■ Work instructions ■
Restate the records exactly. Include all of them.

(Dataset records)
------------------------------------------------

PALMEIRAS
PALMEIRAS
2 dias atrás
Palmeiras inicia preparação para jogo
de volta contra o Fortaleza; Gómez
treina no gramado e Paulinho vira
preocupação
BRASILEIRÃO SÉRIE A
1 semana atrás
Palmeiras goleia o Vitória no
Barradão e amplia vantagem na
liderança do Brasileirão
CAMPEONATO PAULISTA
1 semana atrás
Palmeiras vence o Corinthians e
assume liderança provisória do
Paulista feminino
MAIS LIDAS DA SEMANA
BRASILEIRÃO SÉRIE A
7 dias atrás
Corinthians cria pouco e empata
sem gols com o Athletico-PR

------------------------------------------------

■ Response box ■
PALMEIRAS
PALMEIRAS
2 dias atrás
Palmeiras inicia preparação para jogo
de volta contra o Fortaleza; Gómez
treina no gramado e Paulinho vira
preocupação
BRASILEIRÃO SÉRIE A
1 semana atrás
Palmeiras goleia o Vitória no
Barradão e amplia vantagem na
liderança do Brasileirão
CAMPEONATO PAULISTA
1 semana atrás
Palmeiras vence o Corinthians e
assume liderança provisória do
Paulista feminino
MAIS LIDAS DA SEMANA
BRASILEIRÃO SÉRIE A
7 dias atrás
Corinthians cria pouco e empata
sem gols com o Athletico-PR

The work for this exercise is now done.